2. Longevity of the Camp and experience of the director:
As mentioned in part I, one of the most important factors in a successful tennis camp is the experience of the camp director and the longevity of the camp itself. If the camp has been in business for a few years, you can feel more assured that thec amp has been a success in the past. In addition more experienced directors know the importance of staff training, full day curriculums and the balance of training, fun and safety. Less experienced directors may over value one of these areas and this could restrict the success of the camp and the camper’s experience overall.
– How long has the camp director been involved in running camps?
– Does the director have an overall camp philosophy?
– Is the director involved in the day-to-day activities at camp, or do they just set the camp up and leave it to be run by others?
– What experience does the director have working with kids this age?
– What experience does the director have working with players of a variety of experience and skill levels?
– How long has the camp been held?
– Do you have references (parents and families) that are available to speak of their experience with your camp?
3. Staff Ratio:
Staff to Camp ratio is an important factor in choosing a camp. Typically an experienced tennis camp will have a ratio between 4-6 campers per
staff member. The smaller the ratio, the more personal attention you can expect from the staff as a whole. Some camps may put too many kids on each court and this will inhibit the learning experience.
Tennis camp can vary in price from less than $100 to over a $1000.Pick a budget for your child’s camp and stick to it. No matter what the budget
you have, you should be able to find a camp to help your child’s tennis game.
Key Questions to Ask:
– Is the price for the week or daily?
– What does the cost included? Are there “hidden costs” or incidentals for social activities meals, equipment etc. that need to be planned for?
– Do you offer pro-rated rates if my child cannot attend the full session?
– Why is your camp more expensive than “X” camp? Can you tell me why your camp costs more (or less) than other options. (This is an important question as camps that cost significantly less often feature less experienced staff, equipment, accommodations, etc.)
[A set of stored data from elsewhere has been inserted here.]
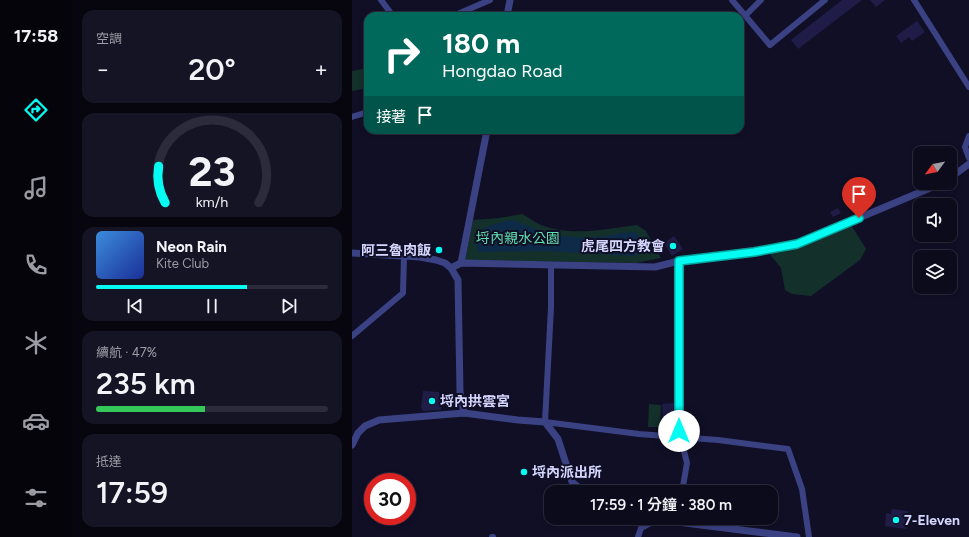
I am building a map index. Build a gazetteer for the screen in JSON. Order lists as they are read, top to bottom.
{
  "parks": ["埒內親水公園"],
  "places": [
    "虎尾四方教會",
    "阿三魯肉飯",
    "埒內拱雲宮",
    "埒內派出所",
    "7-Eleven"
  ],
  "north": "bottom left",
  "page": {
    "tabs": "17:58",
    "tile": [
      "空調",
      ["續航 · 47%", "235 km"],
      ["抵達", "17:59"]
    ],
    "turn": ["180 m", "Hongdao Road"],
    "heat": ["−", "20°", "+"],
    "then": "接著",
    "song": ["Neon Rain", "Kite Club"],
    "limit": "30",
    "trip": "17:59 · 1 分鐘 · 380 m",
    "gauge": ["23", "km/h"]
  }
}
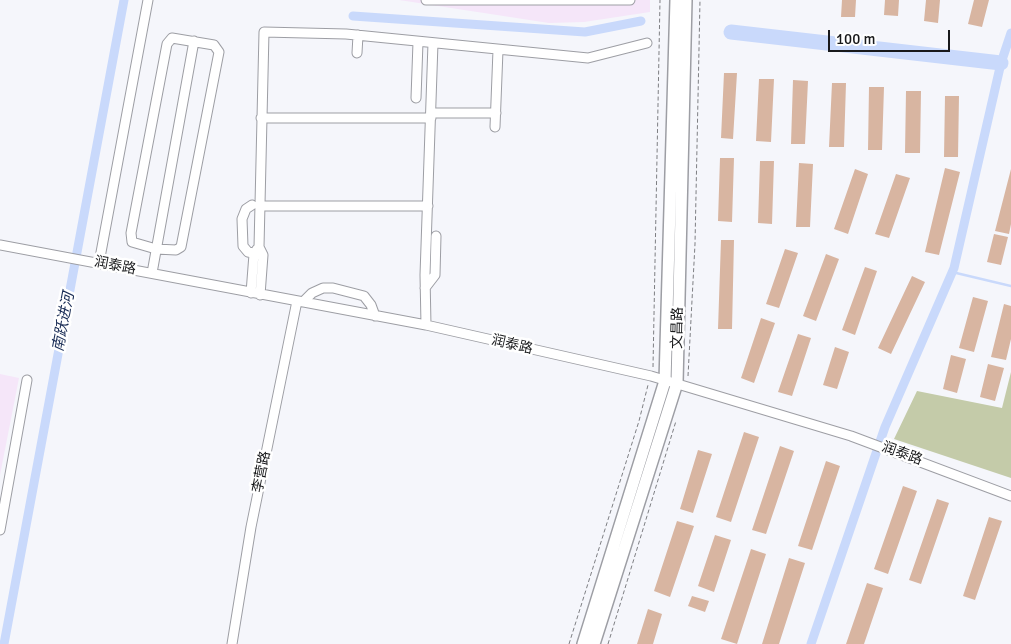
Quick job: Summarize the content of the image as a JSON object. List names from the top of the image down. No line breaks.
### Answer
{"streets":{"main road":["文昌路"],"street":["润泰路","李营路"]},"crossings":[["润泰路","文昌路"],["润泰路","李营路"]],"water":["南跃进河"],"scale_bar":"100 m"}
5. Camp Mission / Philosophy:
Perhaps the most important aspect of a camp is the camp’s mission itself. Is the emphasis on just tennis training or on offering a full camp experience? Is this camp just for fun, or will tennis education be the top priority? Understanding what the camp emphasizes will allow you to choose the best camp for your child.
Key Questions to Ask:
– What is the balance between fun and learning?
– What emphasis is placed on skill development? How do you achieve this?
– How is my child supervised?
– What are the security measures in place to ensure my child is safe?
One final area that can be a great help in researching camps is by talking with those that have attended that camp in the past. By speaking to past campers, friends or family members who have been to a given camp, you will learn more about the overall experience than and glossy brochure or website. If you don’t know any friends that have attended a certain camp, ask the camp office itself if there are past parents of attendees that you would be able to contact should you have any further questions. This option is not available for all camps, but the most experienced camps will be able to point you in the right direction.
Taking your time and doing your research upfront will help you and your child manage expectations leading up and during the tennis camp experience and help ensure that you don’t have unrealistic ideas of what to expect at your chosen tennis camp.